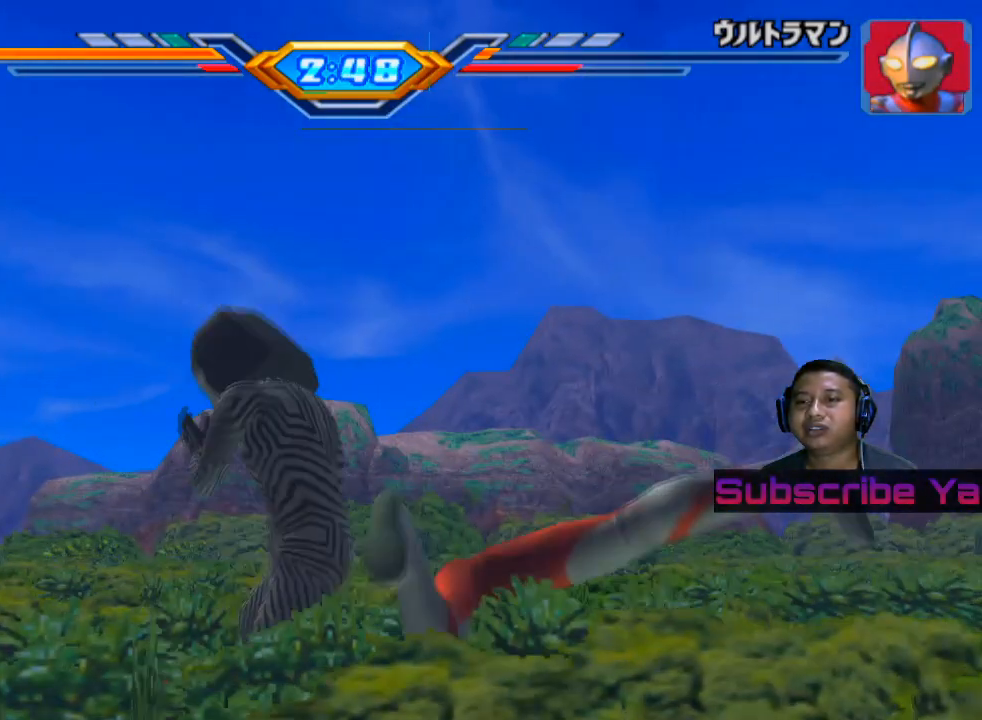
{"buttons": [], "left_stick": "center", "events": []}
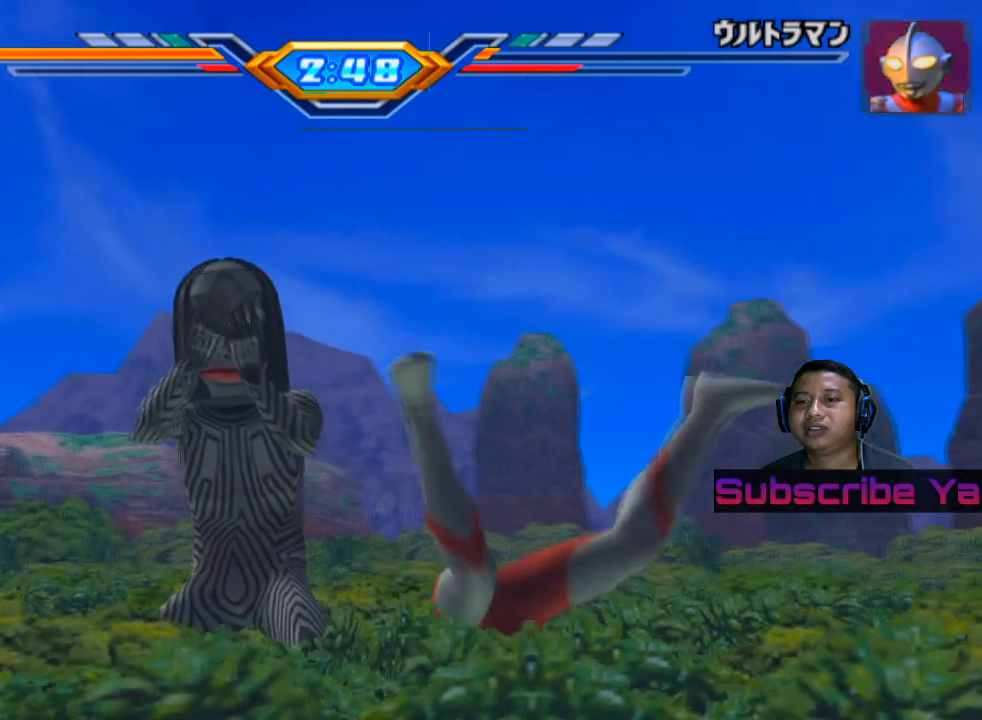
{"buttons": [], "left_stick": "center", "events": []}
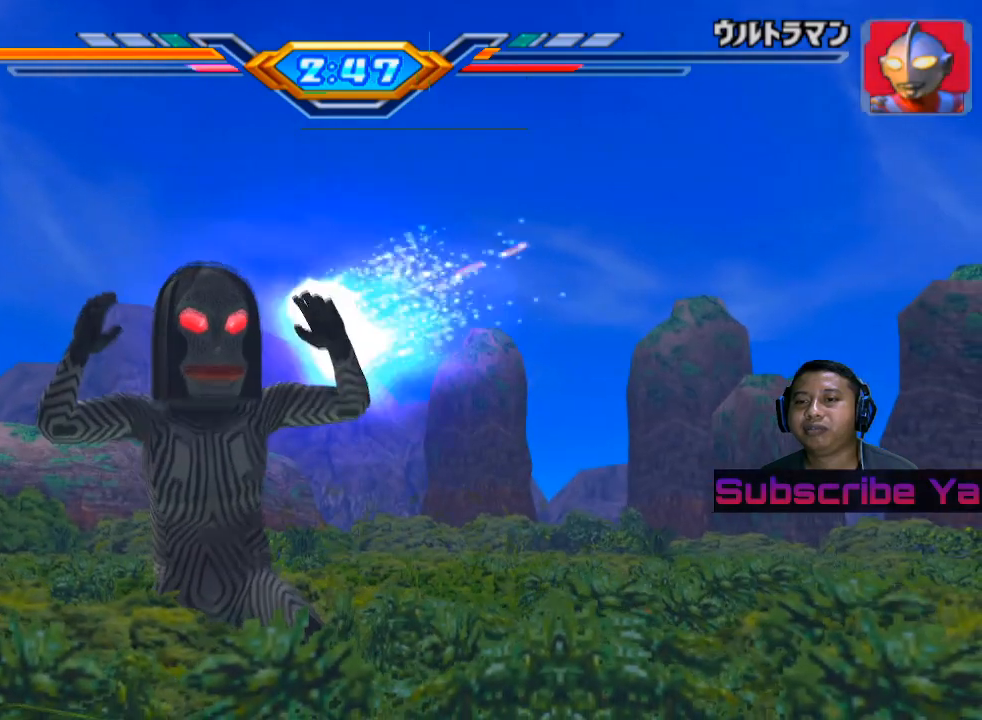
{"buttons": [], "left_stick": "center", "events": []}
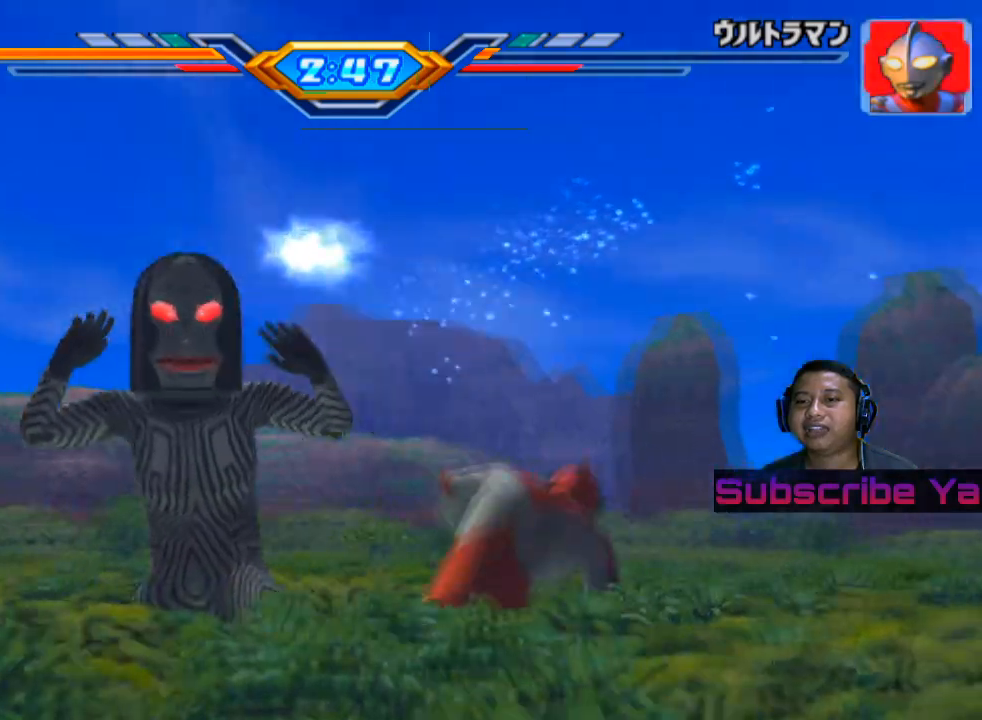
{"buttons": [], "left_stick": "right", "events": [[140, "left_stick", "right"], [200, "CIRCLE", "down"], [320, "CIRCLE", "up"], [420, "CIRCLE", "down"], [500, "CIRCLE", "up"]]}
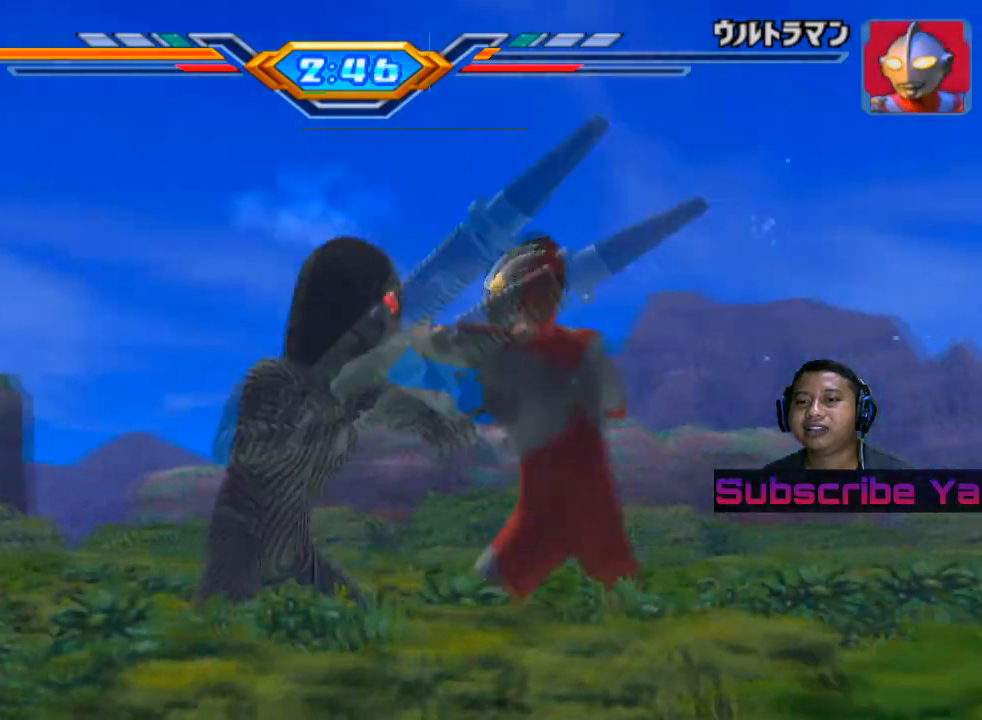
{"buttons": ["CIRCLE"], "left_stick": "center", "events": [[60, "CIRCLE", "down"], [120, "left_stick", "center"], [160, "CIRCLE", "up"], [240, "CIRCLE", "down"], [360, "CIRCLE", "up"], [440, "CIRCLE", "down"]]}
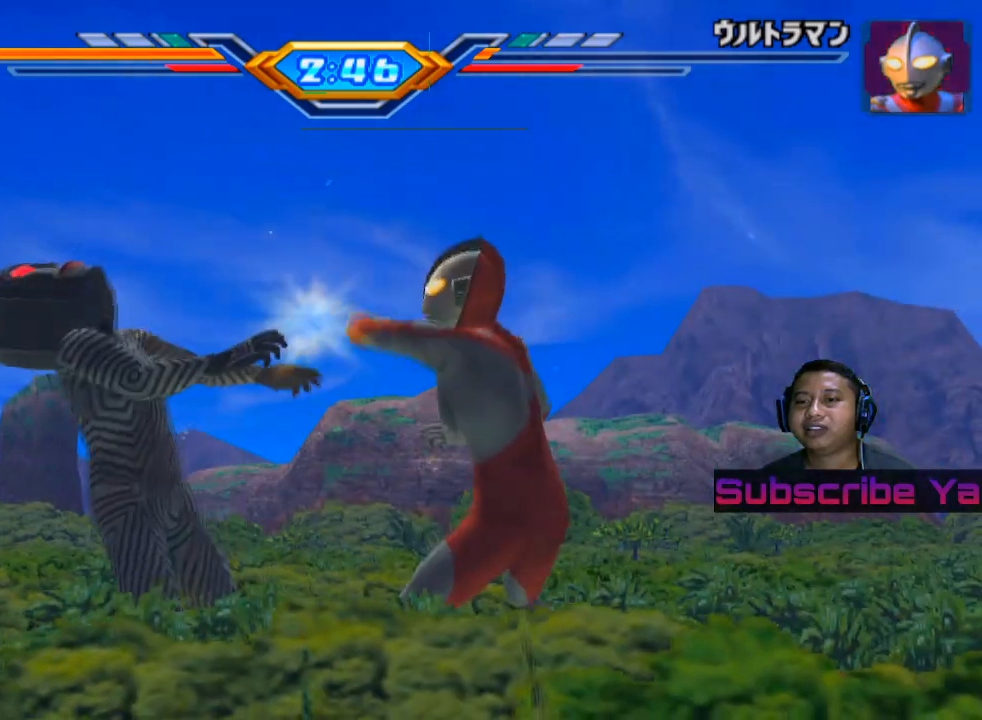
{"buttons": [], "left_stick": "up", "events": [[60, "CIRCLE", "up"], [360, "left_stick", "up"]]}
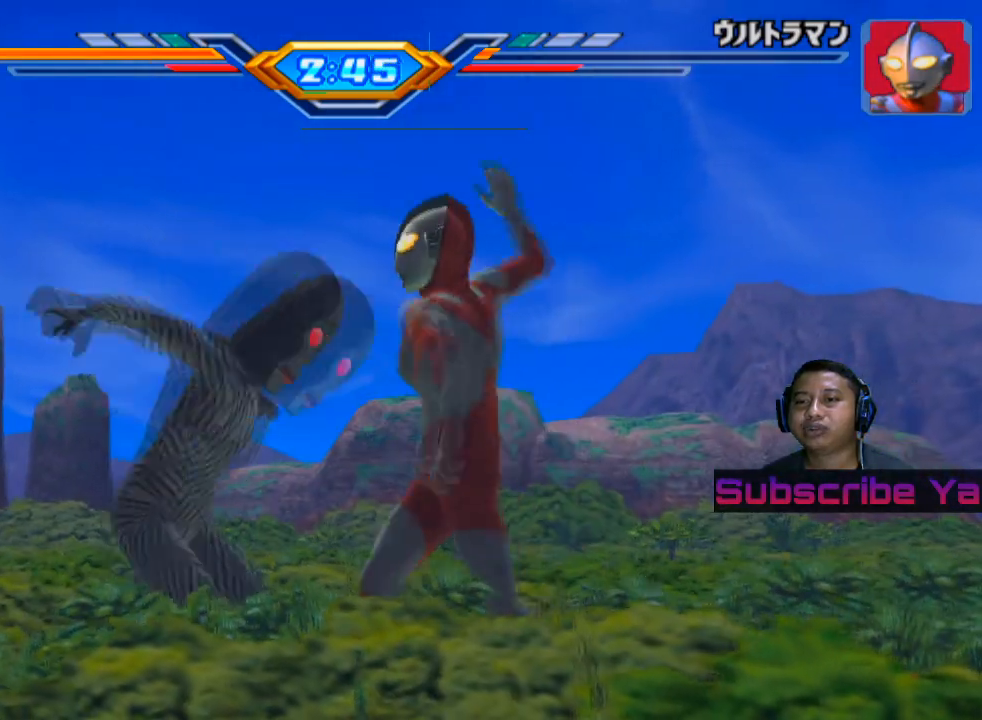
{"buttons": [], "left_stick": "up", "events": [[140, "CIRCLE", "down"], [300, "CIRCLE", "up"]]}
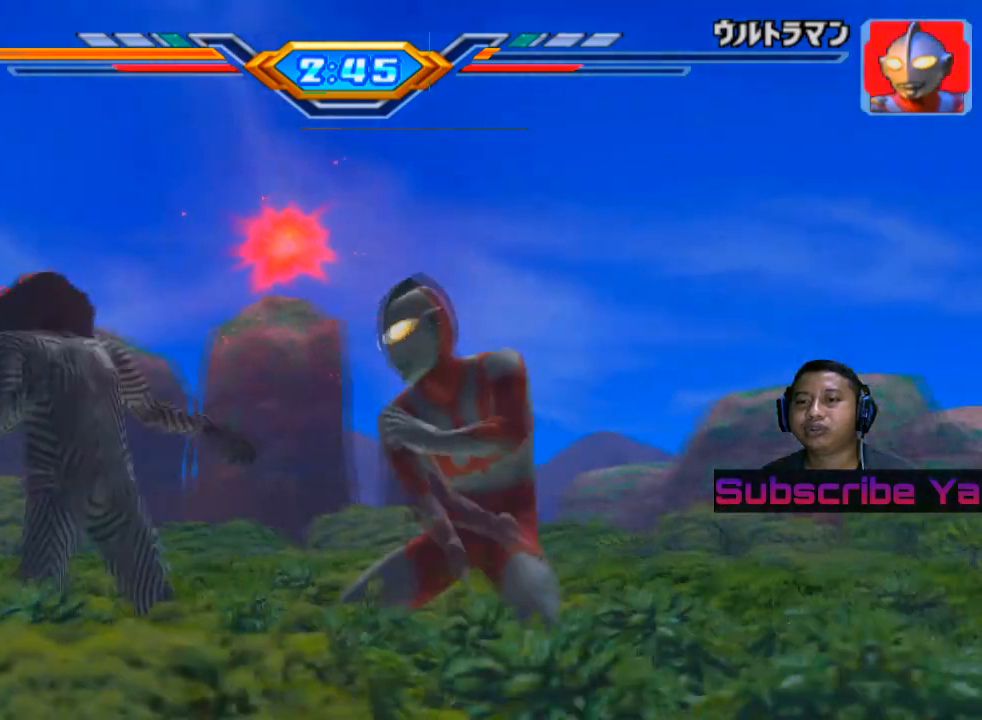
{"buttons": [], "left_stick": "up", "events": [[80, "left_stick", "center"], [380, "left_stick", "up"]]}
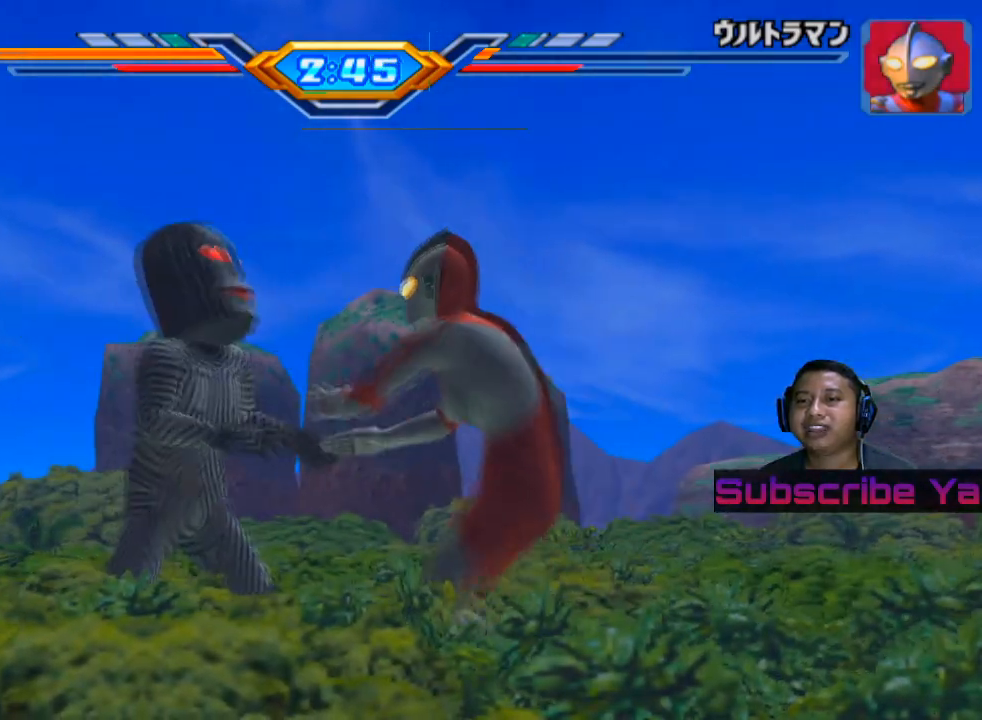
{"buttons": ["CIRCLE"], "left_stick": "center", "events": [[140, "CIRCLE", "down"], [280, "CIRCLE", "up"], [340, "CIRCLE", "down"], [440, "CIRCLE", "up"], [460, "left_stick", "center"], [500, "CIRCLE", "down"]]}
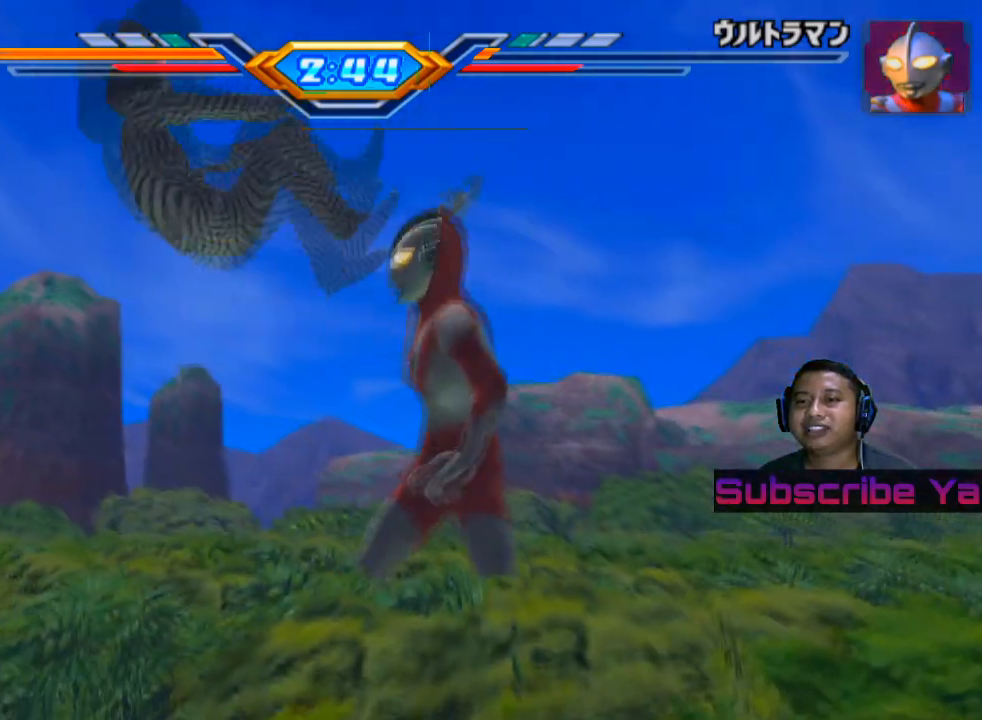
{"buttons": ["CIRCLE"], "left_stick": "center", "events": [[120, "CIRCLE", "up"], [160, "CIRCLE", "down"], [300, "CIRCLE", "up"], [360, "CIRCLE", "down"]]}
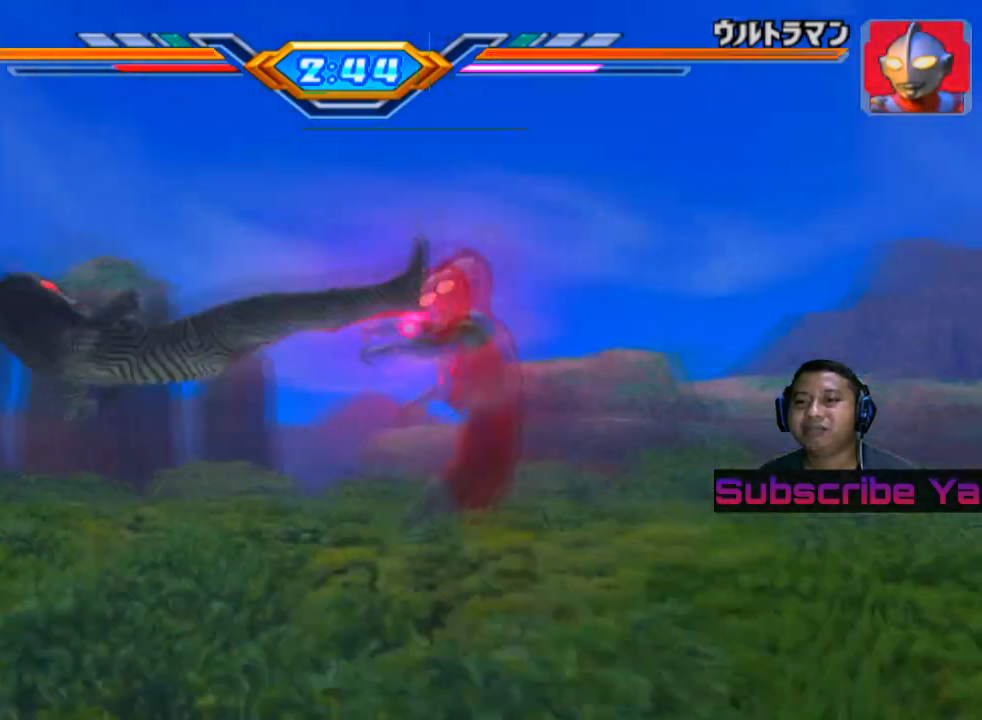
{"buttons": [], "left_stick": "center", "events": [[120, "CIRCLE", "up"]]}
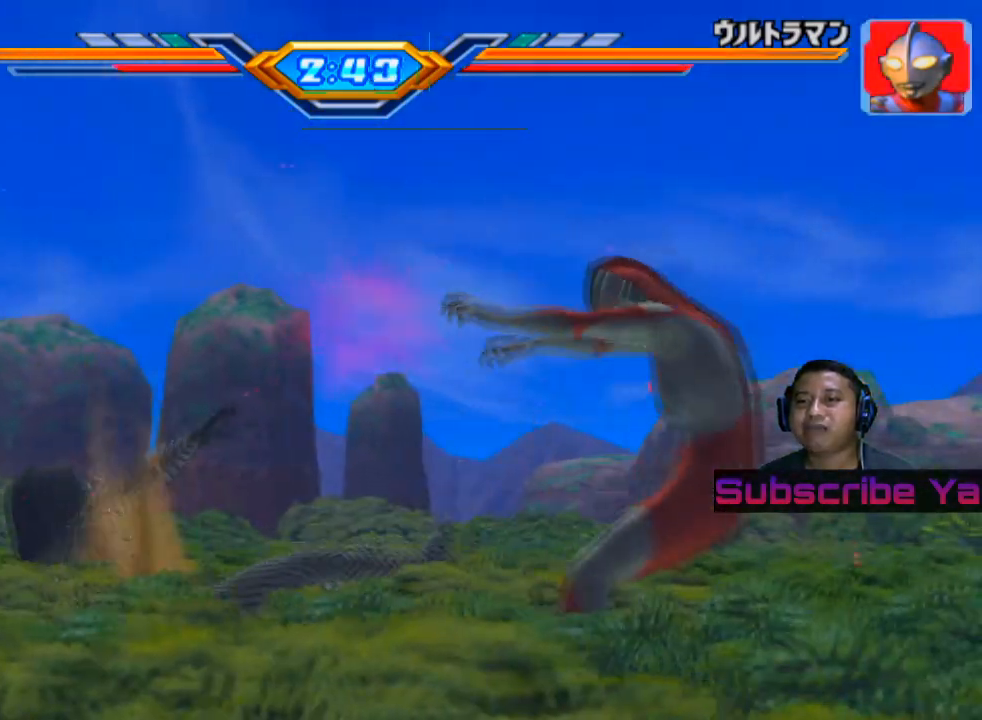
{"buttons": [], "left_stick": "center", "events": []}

::::::::

WHAT IS NEEDED: Scan the data above for the word "CIRCLE" and report every line where it is found.

SOLVED EXERCISE:
{"buttons": [], "left_stick": "right", "events": [[140, "left_stick", "right"], [200, "CIRCLE", "down"], [320, "CIRCLE", "up"], [420, "CIRCLE", "down"], [500, "CIRCLE", "up"]]}
{"buttons": ["CIRCLE"], "left_stick": "center", "events": [[60, "CIRCLE", "down"], [120, "left_stick", "center"], [160, "CIRCLE", "up"], [240, "CIRCLE", "down"], [360, "CIRCLE", "up"], [440, "CIRCLE", "down"]]}
{"buttons": [], "left_stick": "up", "events": [[60, "CIRCLE", "up"], [360, "left_stick", "up"]]}
{"buttons": [], "left_stick": "up", "events": [[140, "CIRCLE", "down"], [300, "CIRCLE", "up"]]}
{"buttons": ["CIRCLE"], "left_stick": "center", "events": [[140, "CIRCLE", "down"], [280, "CIRCLE", "up"], [340, "CIRCLE", "down"], [440, "CIRCLE", "up"], [460, "left_stick", "center"], [500, "CIRCLE", "down"]]}
{"buttons": ["CIRCLE"], "left_stick": "center", "events": [[120, "CIRCLE", "up"], [160, "CIRCLE", "down"], [300, "CIRCLE", "up"], [360, "CIRCLE", "down"]]}
{"buttons": [], "left_stick": "center", "events": [[120, "CIRCLE", "up"]]}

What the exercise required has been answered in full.